From the Guidelines
There is no specific goal creatinine level for patients with end-stage renal disease (ESRD) on dialysis. Unlike in earlier stages of kidney disease, creatinine levels in dialysis patients typically remain elevated between dialysis sessions and fluctuate based on the dialysis schedule. For hemodialysis patients, creatinine levels are highest just before a dialysis session and lowest immediately after. Rather than targeting a specific creatinine value, dialysis adequacy is assessed using other measures such as Kt/V (which quantifies dialysis dose), urea reduction ratio, and clinical parameters like fluid status, electrolyte balance, and symptom control.
Key Considerations
- The minimally adequate dose of HD given 3 times per week to patients with Kr less than 2 mL/min/1.73 m2 should be an spKt/V (excluding RKF) of 1.2 per dialysis, or a URR of 65% for treatment times less than 5 hours 1.
- The target dose for HD given 3 times per week with Kr less than 2 mL/min/1.73 m2 should be an spKt/V of 1.4 per dialysis not including RKF, or URR of 70% 1. Healthcare providers focus on achieving adequate clearance of waste products through appropriate dialysis prescription, managing complications of ESRD, and monitoring for residual kidney function.
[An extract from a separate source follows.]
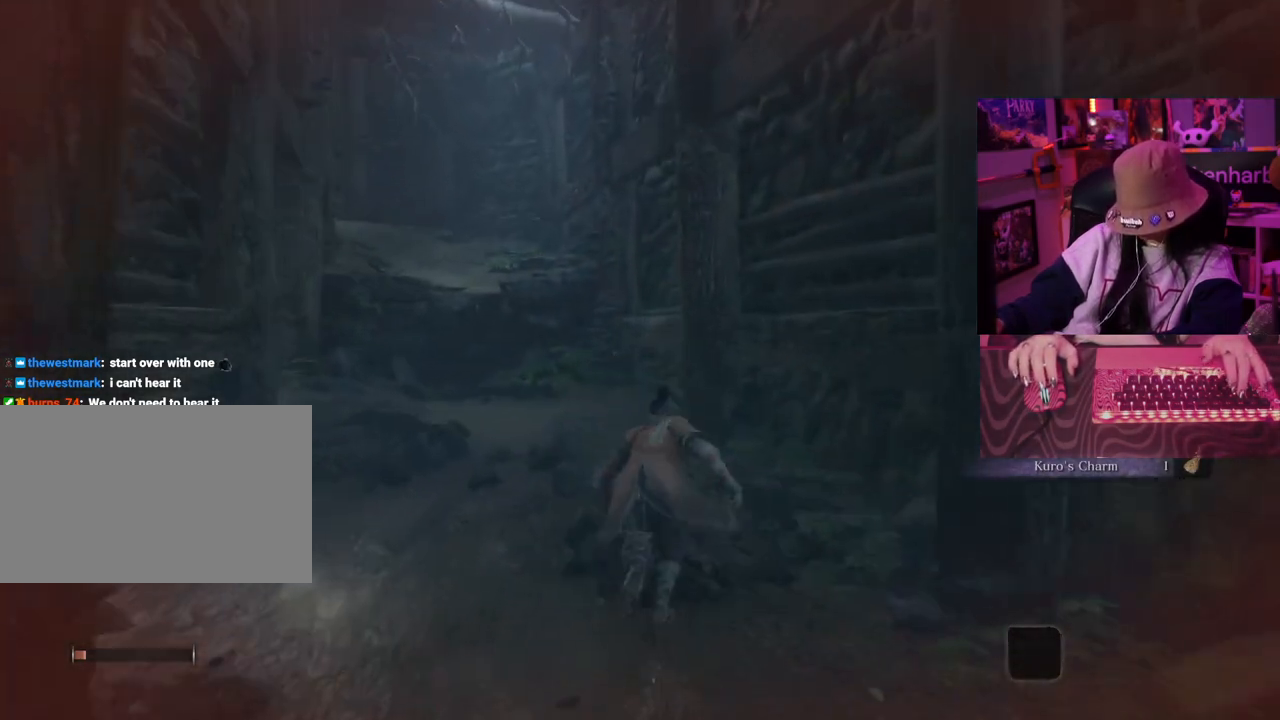
{"keys": ["w"], "events": [[33, "space", "down"], [133, "space", "up"]]}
The elevated creatinine in dialysis patients reflects their underlying kidney failure rather than serving as a treatment target, and successful dialysis management is determined by overall clinical status rather than by normalizing creatinine levels.
Clinical Parameters
- Fluid status
- Electrolyte balance
- Symptom control are important in assessing dialysis adequacy, rather than relying solely on creatinine levels.
From the Research
Goal Creatinine for ESRD on Dialysis
- There is no specific goal creatinine value for patients with End-Stage Renal Disease (ESRD) on dialysis, as creatinine levels are influenced by various factors such as muscle mass, age, and sex 2.
- Creatinine values can be used as a surrogate for time in the course of renal failure when dialysis commences, but they are not a significant predictor of mortality in incident patients with ESRD 2.
- The decision to initiate dialysis should not be based solely on estimated Glomerular Filtration Rate (eGFR) or creatinine levels, but rather on the assessment of patients' symptoms and signs 3.
- For patients with ESRD, the focus should be on managing complications such as hyperkalemia, hypervolemia, metabolic acidosis, anemia, mineral and bone disorders, and protein-calorie malnutrition, rather than achieving a specific goal creatinine value 4, 5.
- The use of total effluent (PD, RRF, and HD) sampling method to yield Kt/Vef and creatinine clearance (CCref) can help accurately track dialysis dose, but this is not directly related to a goal creatinine value 6.